Sliding window problem

  • Use 2 pointers left and right and traverse upon string "s"(keep increasing size of window)
  • If relevant letter(exists in t) is found in s count it scout[s[right]]++ ,also count total number of letters found until now
  • If more letters have been found than required,try decreasing window size ,otherwise the window size will keep on increasing. window size can be decreased when either the left most element is irrelevant(doesn't occur in t) or the leftmost element count is more than required (occurs again in string s ) when decreasing window size make sure to reduce count of leftmost char in s as now they don't exist in the window otherwise keep on increasing window size from right also update mini-window left and right indices to later on get resultant string
class Solution {
// Runtime: 309 ms, faster than 100.00% of Dart online submissions for Minimum Window Substring.
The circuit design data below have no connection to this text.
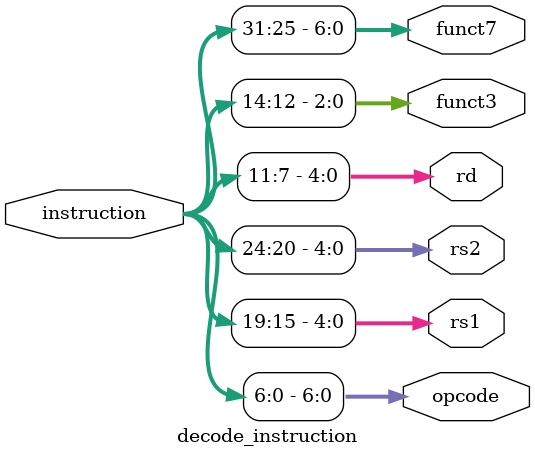
<source format=v>
module decode_instruction(
    input  wire [31:0] instruction,
    output wire [6:0]  opcode,
    output wire [4:0]  rs1,
    output wire [4:0]  rs2,
    output wire [4:0]  rd,
    output wire [2:0] funct3,
    output wire [6:0] funct7    
);


assign opcode = instruction[6:0];
assign rd     = instruction[11:7];
assign funct3 = instruction[14:12];
assign rs1    = instruction[19:15];
assign rs2    = instruction[24:20];
assign funct7 = instruction[31:25];

endmodule

</source>
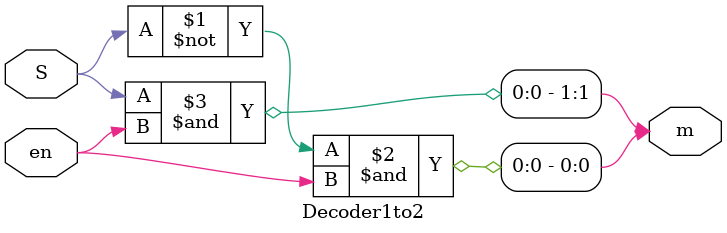
<source format=v>
`timescale 1ns / 1ps

module Decoder1to2(m, S, en);
	input S; // select
	input en; // enable (positive logic)
	output [1:0]m; // 32 minterms
	
	assign m[0] = ~S&en;
	assign m[1] = S&en;
	
endmodule

</source>
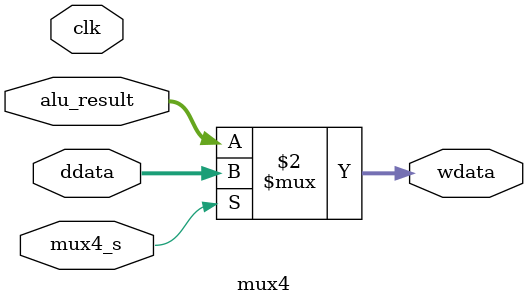
<source format=v>
`timescale 1ns / 1ps


module mux4(
    input clk,
    input [31:0]ddata,
    input [31:0]alu_result,
    input mux4_s,//cu¸øµÄÑ¡ÔñÐÅºÅ
    output [31:0]wdata
    );

    assign wdata=(mux4_s==1)?ddata:alu_result;

endmodule

</source>
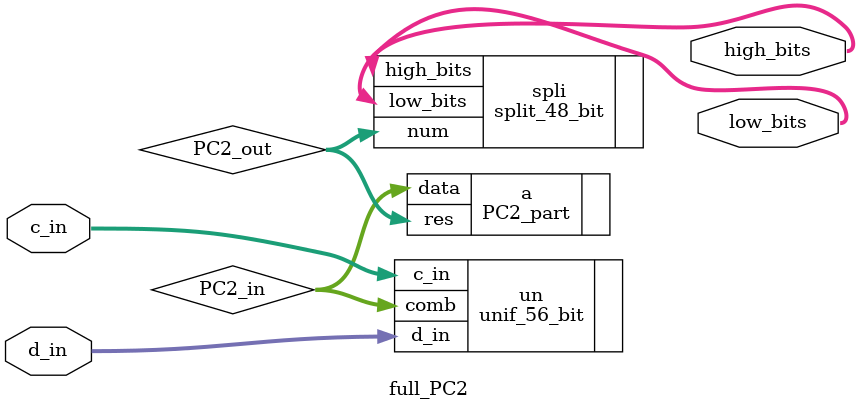
<source format=v>
`timescale 1ns / 1ps


module full_PC2(
    input [27:0] c_in,
    input [27:0] d_in,
    output [31:0] low_bits,
    output [15:0] high_bits
    );
    wire [55:0] PC2_in;
    wire [47:0] PC2_out;
    unif_56_bit un(.c_in(c_in),.d_in(d_in),.comb(PC2_in));
    PC2_part a(.data(PC2_in),.res(PC2_out));
    split_48_bit spli(.low_bits(low_bits),.high_bits(high_bits),.num(PC2_out));
endmodule

</source>
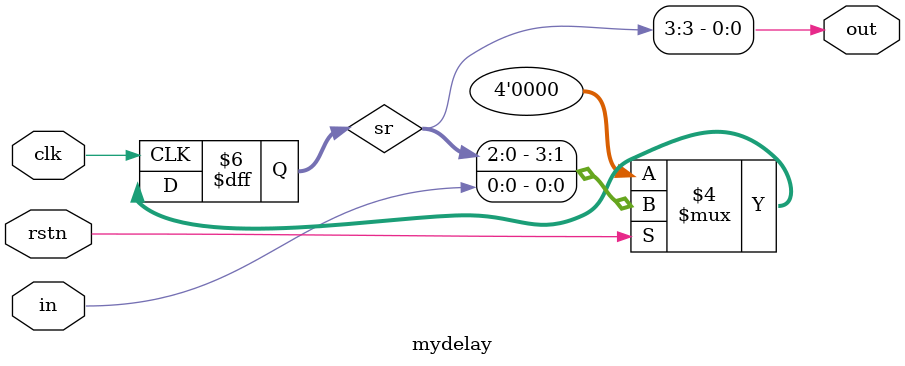
<source format=v>
`timescale 1ns/1ps
module mydelay   #(
    parameter integer DELAY	= 3
)
(
    input rstn,
    input clk,
    input in,
    output out
        );

reg [DELAY:0] sr;

 always @(posedge clk)
    if (!rstn)
     sr <= 0;
 else
     sr <= {sr[DELAY-1 : 0] , in};

assign out	= sr[DELAY];

    endmodule


</source>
// Memory Usage: 158.3 MB, less than 50.00% of Dart online submissions for Minimum Window Substring.
  String minWindow(String s, String t) {
    int m = s.length, n = t.length;
    List<int> map = List.filled(128, 0);
    for (int i = 0; i < n; i++) map[t.codeUnitAt(i)]++;

    int count = 0, i = 0, j = 0, min = double.maxFinite.toInt(), si = -1;
    while (j < m) {
      if (map[s.codeUnitAt(j++)]-- > 0) count++;
      while (count == n) {
        if (j - i < min) {
          min = j - i;
          si = i;
        }
        if (++map[s.codeUnitAt(i++)] > 0) count--;
      }
    }
    return si == -1 ? "" : s.substring(si, si + min);
  }
}